The patient was hospitalized and evaluated by anaesthesiologists: invasive ventilation was excluded due to the high risk of emphysematous bullae perforation and self-prone positioning was suggested. Empirical treatment with intravenous piperacillin/tazobactam 4.5 g tid and oral azithromycin 500 mg qd was started.Suspecting a delayed immune over-response , anti-inflammatory/antiviral treatment was added with hydroxychloroquine 200 mg qd (with a first day load of 400 mg bid), IV dexamethasone (20 mg qd for 5 days, then 10 mg qd for 5 days, then oral prednisone 25 mg qd) and the JAK inhibitor ruxolitinib 5 mg bid for 14 days; apixaban was substituted with enoxaparin. An echocardiogram was obtained with evidence of preserved systolic function. After 2 weeks, lung consolidations were no longer present on chest radiography, acute phase reactants were normalized and oxygen supplementation was suspended; 23 days after admittance, the patient was discharged with tapering steroid therapy up to a maintenance dose of 5 mg qd of oral prednisone.
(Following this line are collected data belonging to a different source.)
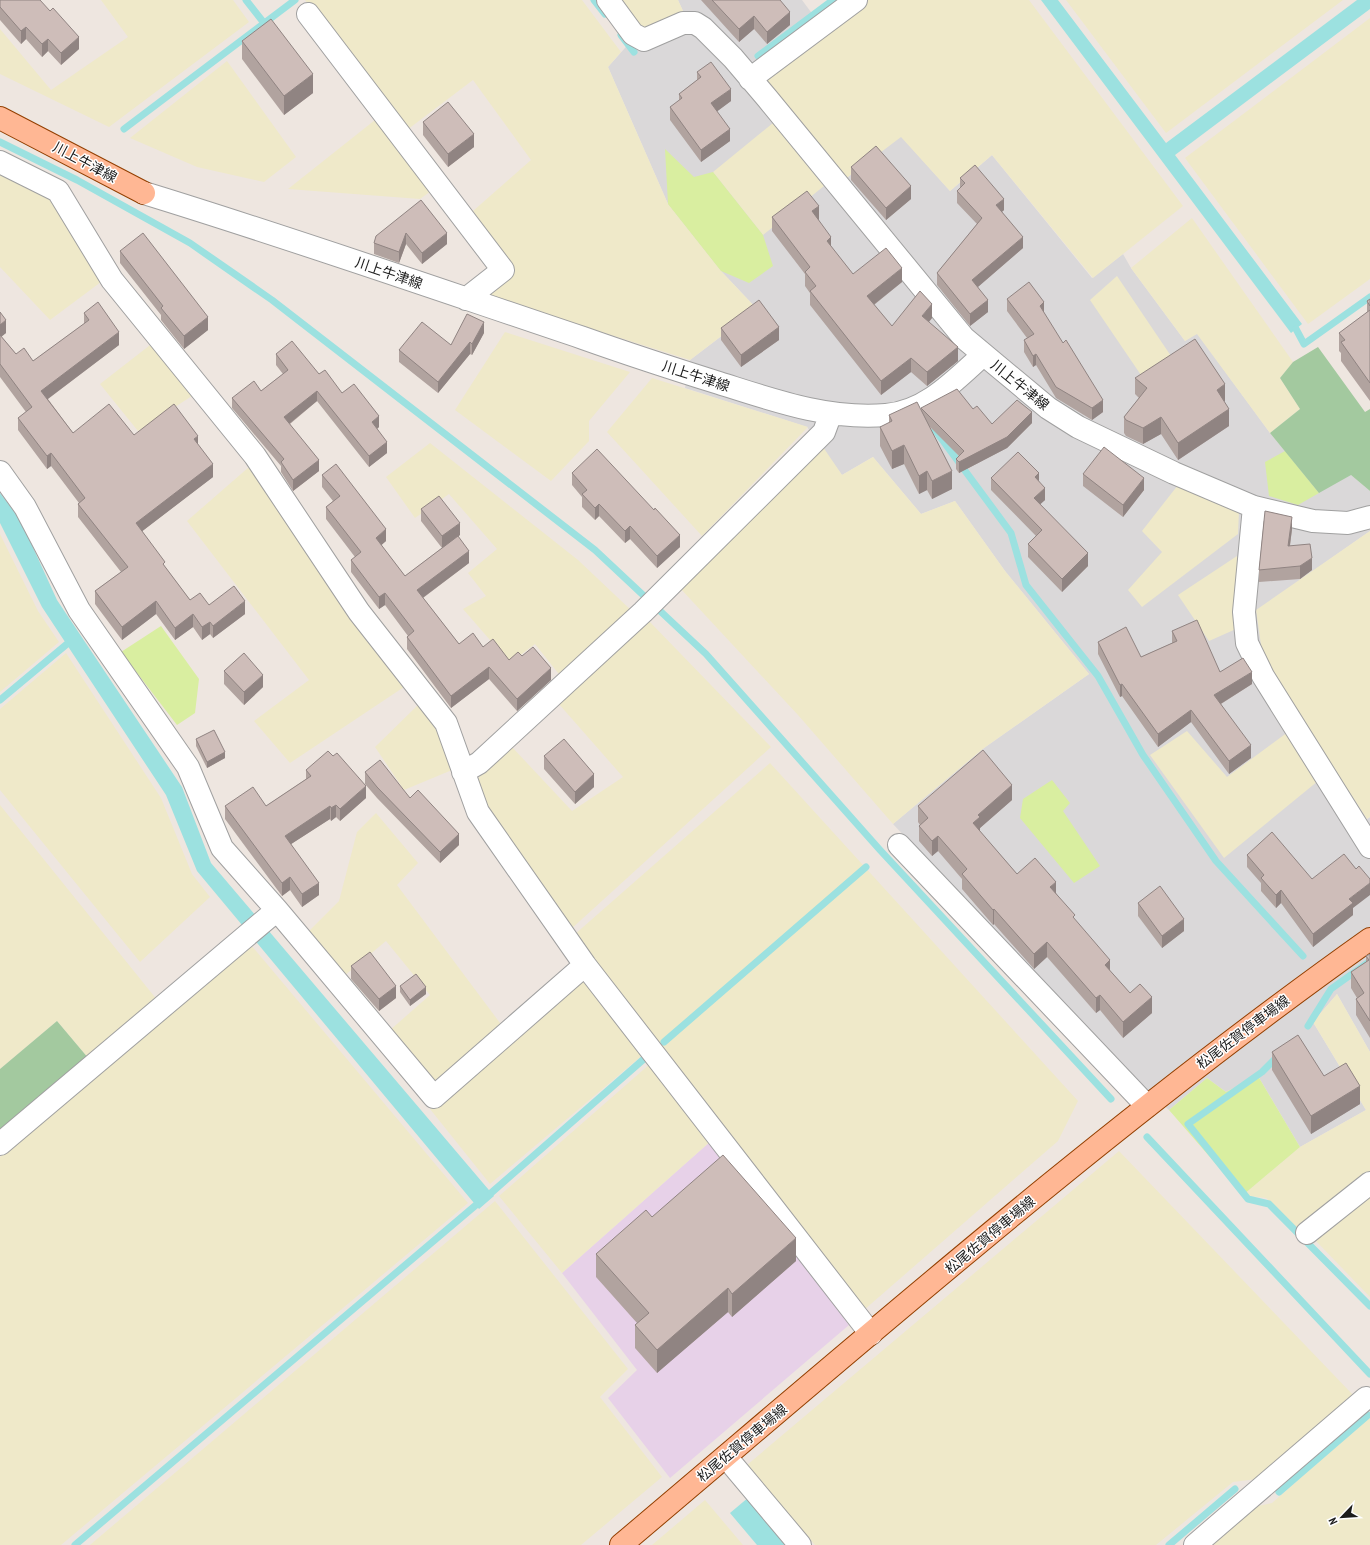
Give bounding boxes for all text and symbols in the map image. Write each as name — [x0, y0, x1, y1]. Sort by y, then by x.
street label: 川上牛津線 — [50, 138, 120, 186]
street label: 川上牛津線 — [353, 253, 425, 293]
street label: 川上牛津線 — [987, 356, 1053, 414]
street label: 川上牛津線 — [660, 357, 732, 395]
street label: 松尾佐賀停車場線 — [1193, 991, 1293, 1073]
street label: 松尾佐賀停車場線 — [941, 1192, 1039, 1278]
street label: 松尾佐賀停車場線 — [693, 1400, 791, 1486]
north arrow — [1322, 1497, 1362, 1537]
text: N — [1325, 1516, 1341, 1527]

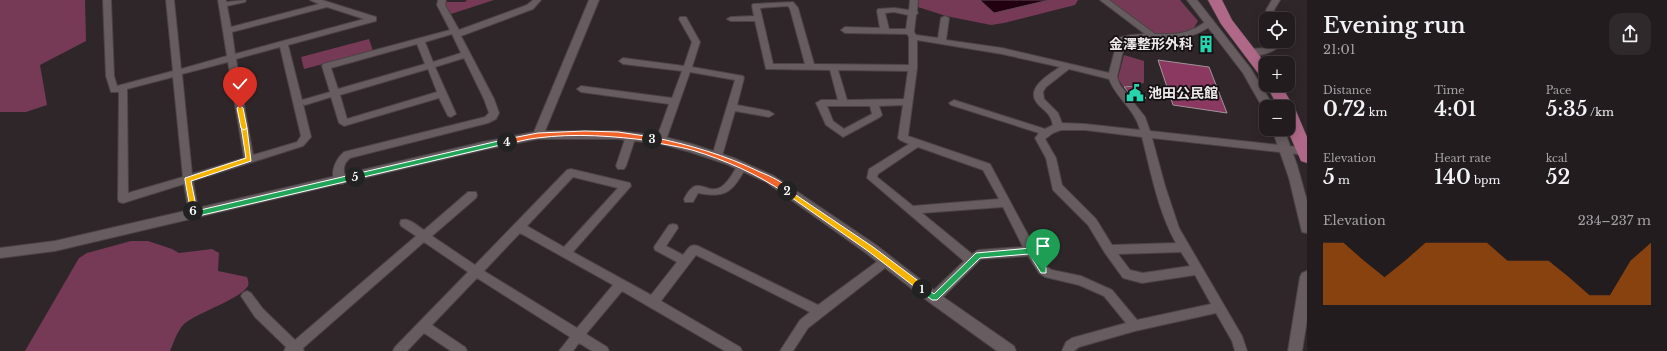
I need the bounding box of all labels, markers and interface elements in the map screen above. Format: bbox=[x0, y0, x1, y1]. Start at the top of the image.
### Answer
map controls bbox=[1259, 12, 1295, 136]
button: locate bbox=[1259, 12, 1295, 48]
text: Evening run bbox=[1323, 12, 1465, 39]
button: share bbox=[1609, 13, 1651, 55]
building icon: 金澤整形外科 bbox=[1196, 34, 1216, 54]
place label: 金澤整形外科 bbox=[1109, 35, 1193, 53]
text: 21:01 bbox=[1323, 41, 1356, 58]
button: + bbox=[1259, 56, 1295, 92]
pin bbox=[223, 67, 257, 108]
icon: check bbox=[229, 73, 251, 95]
public building icon: 池田公民館 bbox=[1125, 83, 1145, 103]
text: Distance bbox=[1323, 83, 1372, 97]
text: Time bbox=[1434, 83, 1465, 97]
text: Pace bbox=[1546, 83, 1571, 97]
place label: 池田公民館 bbox=[1148, 84, 1218, 102]
text: 0.72 bbox=[1323, 97, 1365, 121]
text: 4:01 bbox=[1434, 97, 1476, 121]
text: 5:35 bbox=[1546, 97, 1587, 121]
button: − bbox=[1259, 100, 1295, 136]
text: km bbox=[1365, 105, 1387, 119]
text: /km bbox=[1587, 105, 1614, 119]
pin: 3 bbox=[642, 129, 662, 149]
pin: 4 bbox=[497, 132, 517, 152]
text: 3 bbox=[648, 132, 656, 146]
text: 4 bbox=[503, 135, 511, 149]
text: Elevation bbox=[1323, 151, 1376, 165]
text: Heart rate bbox=[1434, 151, 1491, 165]
text: kcal bbox=[1546, 151, 1568, 165]
text: 5 bbox=[1323, 165, 1335, 189]
text: 140 bbox=[1434, 165, 1471, 189]
text: 52 bbox=[1546, 165, 1570, 189]
pin: 5 bbox=[345, 167, 365, 187]
text: 5 bbox=[352, 170, 358, 184]
text: m bbox=[1335, 173, 1350, 187]
text: bpm bbox=[1471, 173, 1500, 187]
pin: 2 bbox=[777, 181, 797, 201]
text: 2 bbox=[783, 184, 791, 198]
pin: 6 bbox=[183, 201, 203, 221]
text: 6 bbox=[189, 204, 197, 218]
text: Elevation bbox=[1323, 212, 1386, 229]
text: 234–237 m bbox=[1578, 212, 1651, 229]
pin bbox=[1026, 229, 1060, 270]
icon: arrive bbox=[1032, 235, 1054, 257]
pin: 1 bbox=[912, 279, 932, 299]
text: 1 bbox=[920, 282, 924, 296]

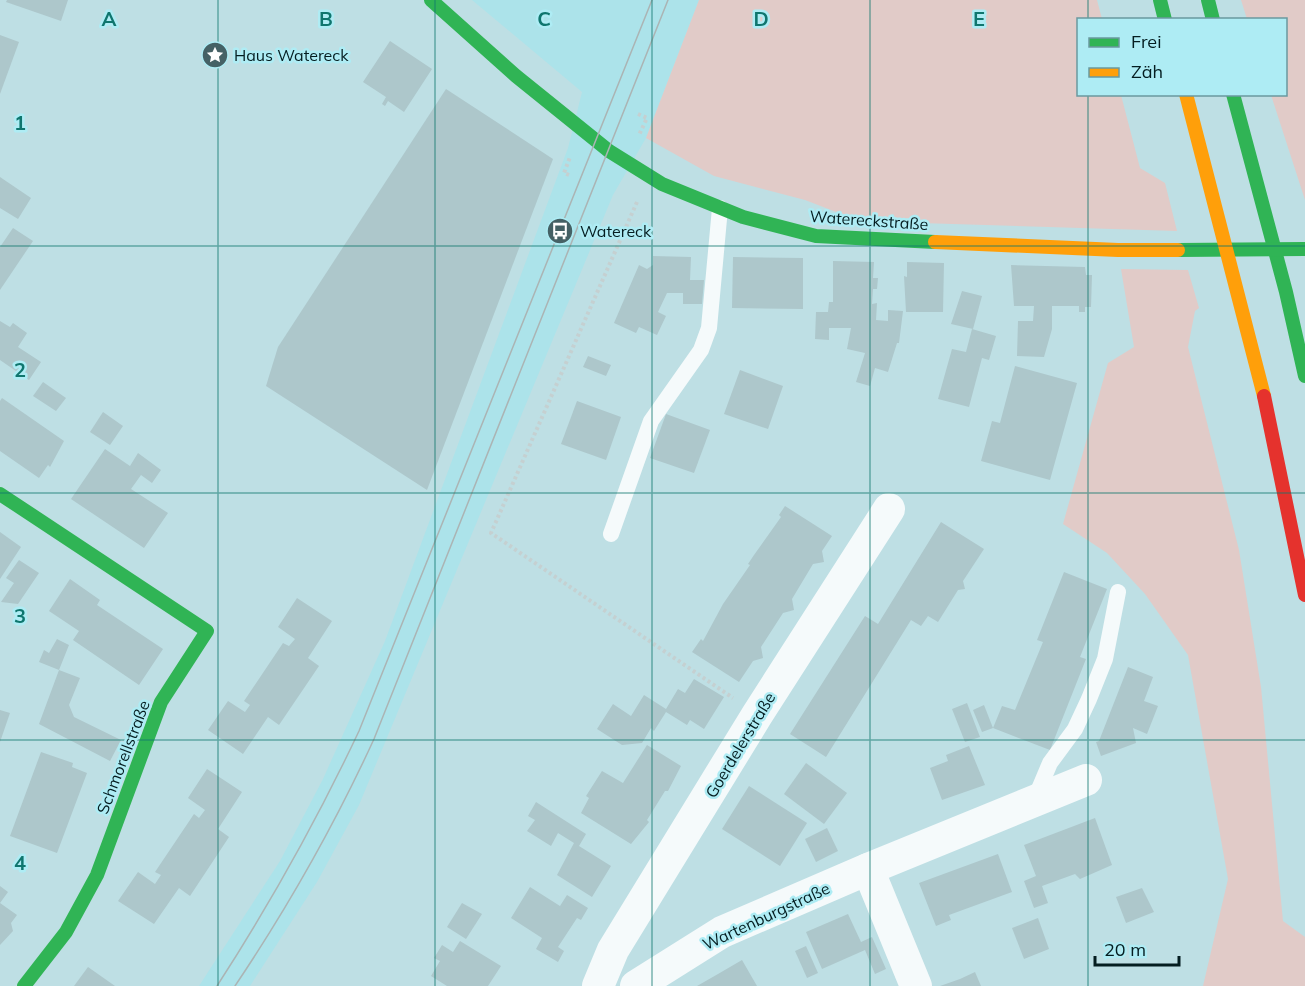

One month after the second discharge, the patient was asymptomatic and underwent a third chest CT scan that showed diffuse reduction of parenchymal consolidations with persistence of ground-glass opacities and interlobular septal thickening (see Fig. 1); ongoing therapy was confirmed until the next outpatient follow-up in 3 months.
Figure 1. Chest CT showing COVID-19 pneumonia during the initial and second hospitalizations, and at follow-up. Left: Chest CT at day 26 from symptoms onset (first hospitalization). Center: Chest CT at day 25 (second hospitalization). Right: Chest CT at day 78 (outpatient control)
In the case described here, lung injury occurred approximately 35 days after the onset of COVID-19 symptoms, in the absence of active viral replication and bacterial superinfection. It is conceivable that respiratory failure was due to the strong immune/inflammatory response elicited by the virus in the second phase of the disease, as evidenced by the prominent role played by the interleukin-6 JAK inhibitor, acting to restrain the signalling of this cytokine, which seems to be effective in inflammatory process reversal [4, 5], especially in synergy with high-dose IV steroids. This case report supports the possible beneficial effects of combined treatment with systemic steroids and ruxolitinib on late lung damage induced by SARS-CoV-2 infection. This report has some limitations due to its anecdotal nature, the lack of a proper control and the contemporaneous use of 2 immunomodulating and anti-inflammatory drugs. However, we believe that it would be worthwhile to evaluate the combined effect of steroids and JAK inhibitors in a controlled clinical trial.